Dataset records |
_ _ _ _

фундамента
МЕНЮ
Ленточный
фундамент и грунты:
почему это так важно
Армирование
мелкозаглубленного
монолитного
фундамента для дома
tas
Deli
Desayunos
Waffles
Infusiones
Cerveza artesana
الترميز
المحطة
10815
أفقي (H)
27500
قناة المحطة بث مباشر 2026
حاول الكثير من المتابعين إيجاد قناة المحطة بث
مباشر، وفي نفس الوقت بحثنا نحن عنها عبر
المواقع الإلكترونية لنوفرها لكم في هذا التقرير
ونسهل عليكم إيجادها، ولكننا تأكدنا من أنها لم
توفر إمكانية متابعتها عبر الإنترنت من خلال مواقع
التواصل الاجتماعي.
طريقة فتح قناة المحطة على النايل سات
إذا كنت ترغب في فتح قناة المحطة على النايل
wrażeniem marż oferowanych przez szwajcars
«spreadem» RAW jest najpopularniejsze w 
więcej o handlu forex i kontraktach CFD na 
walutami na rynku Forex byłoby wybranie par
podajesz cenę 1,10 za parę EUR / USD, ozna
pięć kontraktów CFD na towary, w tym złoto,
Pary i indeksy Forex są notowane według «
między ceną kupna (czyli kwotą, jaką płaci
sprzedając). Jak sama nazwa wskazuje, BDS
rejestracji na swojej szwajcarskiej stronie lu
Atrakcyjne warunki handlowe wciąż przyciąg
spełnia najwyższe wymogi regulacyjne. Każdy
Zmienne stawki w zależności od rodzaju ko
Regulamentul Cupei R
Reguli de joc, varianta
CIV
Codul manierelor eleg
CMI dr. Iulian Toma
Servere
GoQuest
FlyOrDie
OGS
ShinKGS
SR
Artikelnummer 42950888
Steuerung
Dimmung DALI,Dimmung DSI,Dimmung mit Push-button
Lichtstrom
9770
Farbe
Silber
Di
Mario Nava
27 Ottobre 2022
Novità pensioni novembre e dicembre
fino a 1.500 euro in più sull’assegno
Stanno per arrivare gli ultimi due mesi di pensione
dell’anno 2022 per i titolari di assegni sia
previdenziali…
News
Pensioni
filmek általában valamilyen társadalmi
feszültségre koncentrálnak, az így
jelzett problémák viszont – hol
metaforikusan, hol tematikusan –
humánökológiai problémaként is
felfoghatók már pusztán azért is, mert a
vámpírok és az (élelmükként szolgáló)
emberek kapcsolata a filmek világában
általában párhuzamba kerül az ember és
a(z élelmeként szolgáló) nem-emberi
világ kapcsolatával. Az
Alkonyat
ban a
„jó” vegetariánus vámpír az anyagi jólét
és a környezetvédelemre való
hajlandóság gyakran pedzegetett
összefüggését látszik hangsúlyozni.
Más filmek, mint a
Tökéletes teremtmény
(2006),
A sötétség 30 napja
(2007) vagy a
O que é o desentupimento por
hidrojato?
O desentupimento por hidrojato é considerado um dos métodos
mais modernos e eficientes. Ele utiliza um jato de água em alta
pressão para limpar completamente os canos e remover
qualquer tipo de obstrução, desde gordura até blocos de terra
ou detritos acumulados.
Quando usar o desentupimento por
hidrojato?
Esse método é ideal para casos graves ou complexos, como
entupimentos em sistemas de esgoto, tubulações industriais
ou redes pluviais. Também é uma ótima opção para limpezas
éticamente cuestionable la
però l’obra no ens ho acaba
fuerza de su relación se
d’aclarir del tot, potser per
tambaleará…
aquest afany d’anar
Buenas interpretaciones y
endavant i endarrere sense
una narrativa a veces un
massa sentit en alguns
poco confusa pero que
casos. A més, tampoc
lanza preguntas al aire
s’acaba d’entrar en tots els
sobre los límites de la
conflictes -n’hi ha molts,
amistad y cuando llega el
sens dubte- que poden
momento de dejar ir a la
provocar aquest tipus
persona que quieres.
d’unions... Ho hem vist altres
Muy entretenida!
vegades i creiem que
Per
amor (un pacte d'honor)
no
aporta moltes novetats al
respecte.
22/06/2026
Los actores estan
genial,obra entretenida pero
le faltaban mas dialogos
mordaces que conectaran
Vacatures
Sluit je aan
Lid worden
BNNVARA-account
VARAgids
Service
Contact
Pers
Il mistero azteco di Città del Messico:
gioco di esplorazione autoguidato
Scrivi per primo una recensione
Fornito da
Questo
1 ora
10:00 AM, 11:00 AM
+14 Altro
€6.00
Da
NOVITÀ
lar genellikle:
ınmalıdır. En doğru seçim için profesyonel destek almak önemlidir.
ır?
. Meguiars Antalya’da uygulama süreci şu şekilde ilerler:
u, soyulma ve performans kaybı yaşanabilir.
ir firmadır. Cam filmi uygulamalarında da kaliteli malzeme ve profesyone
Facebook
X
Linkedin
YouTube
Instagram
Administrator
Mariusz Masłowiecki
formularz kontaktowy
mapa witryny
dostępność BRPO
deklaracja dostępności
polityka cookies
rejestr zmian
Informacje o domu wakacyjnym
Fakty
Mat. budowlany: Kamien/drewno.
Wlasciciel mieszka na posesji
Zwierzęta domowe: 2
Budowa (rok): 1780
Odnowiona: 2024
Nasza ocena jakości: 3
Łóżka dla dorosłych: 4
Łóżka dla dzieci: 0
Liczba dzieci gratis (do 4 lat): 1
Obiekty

_ _ _ _

ACTIVITY | Can you write out every line of the records above, unchanged and in the same order?

EXERCISE OUTPUT |
фундамента
МЕНЮ
Ленточный
фундамент и грунты:
почему это так важно
Армирование
мелкозаглубленного
монолитного
фундамента для дома
tas
Deli
Desayunos
Waffles
Infusiones
Cerveza artesana
الترميز
المحطة
10815
أفقي (H)
27500
قناة المحطة بث مباشر 2026
حاول الكثير من المتابعين إيجاد قناة المحطة بث
مباشر، وفي نفس الوقت بحثنا نحن عنها عبر
المواقع الإلكترونية لنوفرها لكم في هذا التقرير
ونسهل عليكم إيجادها، ولكننا تأكدنا من أنها لم
توفر إمكانية متابعتها عبر الإنترنت من خلال مواقع
التواصل الاجتماعي.
طريقة فتح قناة المحطة على النايل سات
إذا كنت ترغب في فتح قناة المحطة على النايل
wrażeniem marż oferowanych przez szwajcars
«spreadem» RAW jest najpopularniejsze w 
więcej o handlu forex i kontraktach CFD na 
walutami na rynku Forex byłoby wybranie par
podajesz cenę 1,10 za parę EUR / USD, ozna
pięć kontraktów CFD na towary, w tym złoto,
Pary i indeksy Forex są notowane według «
między ceną kupna (czyli kwotą, jaką płaci
sprzedając). Jak sama nazwa wskazuje, BDS
rejestracji na swojej szwajcarskiej stronie lu
Atrakcyjne warunki handlowe wciąż przyciąg
spełnia najwyższe wymogi regulacyjne. Każdy
Zmienne stawki w zależności od rodzaju ko
Regulamentul Cupei R
Reguli de joc, varianta
CIV
Codul manierelor eleg
CMI dr. Iulian Toma
Servere
GoQuest
FlyOrDie
OGS
ShinKGS
SR
Artikelnummer 42950888
Steuerung
Dimmung DALI,Dimmung DSI,Dimmung mit Push-button
Lichtstrom
9770
Farbe
Silber
Di
Mario Nava
27 Ottobre 2022
Novità pensioni novembre e dicembre
fino a 1.500 euro in più sull’assegno
Stanno per arrivare gli ultimi due mesi di pensione
dell’anno 2022 per i titolari di assegni sia
previdenziali…
News
Pensioni
filmek általában valamilyen társadalmi
feszültségre koncentrálnak, az így
jelzett problémák viszont – hol
metaforikusan, hol tematikusan –
humánökológiai problémaként is
felfoghatók már pusztán azért is, mert a
vámpírok és az (élelmükként szolgáló)
emberek kapcsolata a filmek világában
általában párhuzamba kerül az ember és
a(z élelmeként szolgáló) nem-emberi
világ kapcsolatával. Az
Alkonyat
ban a
„jó” vegetariánus vámpír az anyagi jólét
és a környezetvédelemre való
hajlandóság gyakran pedzegetett
összefüggését látszik hangsúlyozni.
Más filmek, mint a
Tökéletes teremtmény
(2006),
A sötétség 30 napja
(2007) vagy a
O que é o desentupimento por
hidrojato?
O desentupimento por hidrojato é considerado um dos métodos
mais modernos e eficientes. Ele utiliza um jato de água em alta
pressão para limpar completamente os canos e remover
qualquer tipo de obstrução, desde gordura até blocos de terra
ou detritos acumulados.
Quando usar o desentupimento por
hidrojato?
Esse método é ideal para casos graves ou complexos, como
entupimentos em sistemas de esgoto, tubulações industriais
ou redes pluviais. Também é uma ótima opção para limpezas
éticamente cuestionable la
però l’obra no ens ho acaba
fuerza de su relación se
d’aclarir del tot, potser per
tambaleará…
aquest afany d’anar
Buenas interpretaciones y
endavant i endarrere sense
una narrativa a veces un
massa sentit en alguns
poco confusa pero que
casos. A més, tampoc
lanza preguntas al aire
s’acaba d’entrar en tots els
sobre los límites de la
conflictes -n’hi ha molts,
amistad y cuando llega el
sens dubte- que poden
momento de dejar ir a la
provocar aquest tipus
persona que quieres.
d’unions... Ho hem vist altres
Muy entretenida!
vegades i creiem que
Per
amor (un pacte d'honor)
no
aporta moltes novetats al
respecte.
22/06/2026
Los actores estan
genial,obra entretenida pero
le faltaban mas dialogos
mordaces que conectaran
Vacatures
Sluit je aan
Lid worden
BNNVARA-account
VARAgids
Service
Contact
Pers
Il mistero azteco di Città del Messico:
gioco di esplorazione autoguidato
Scrivi per primo una recensione
Fornito da
Questo
1 ora
10:00 AM, 11:00 AM
+14 Altro
€6.00
Da
NOVITÀ
lar genellikle:
ınmalıdır. En doğru seçim için profesyonel destek almak önemlidir.
ır?
. Meguiars Antalya’da uygulama süreci şu şekilde ilerler:
u, soyulma ve performans kaybı yaşanabilir.
ir firmadır. Cam filmi uygulamalarında da kaliteli malzeme ve profesyone
Facebook
X
Linkedin
YouTube
Instagram
Administrator
Mariusz Masłowiecki
formularz kontaktowy
mapa witryny
dostępność BRPO
deklaracja dostępności
polityka cookies
rejestr zmian
Informacje o domu wakacyjnym
Fakty
Mat. budowlany: Kamien/drewno.
Wlasciciel mieszka na posesji
Zwierzęta domowe: 2
Budowa (rok): 1780
Odnowiona: 2024
Nasza ocena jakości: 3
Łóżka dla dorosłych: 4
Łóżka dla dzieci: 0
Liczba dzieci gratis (do 4 lat): 1
Obiekty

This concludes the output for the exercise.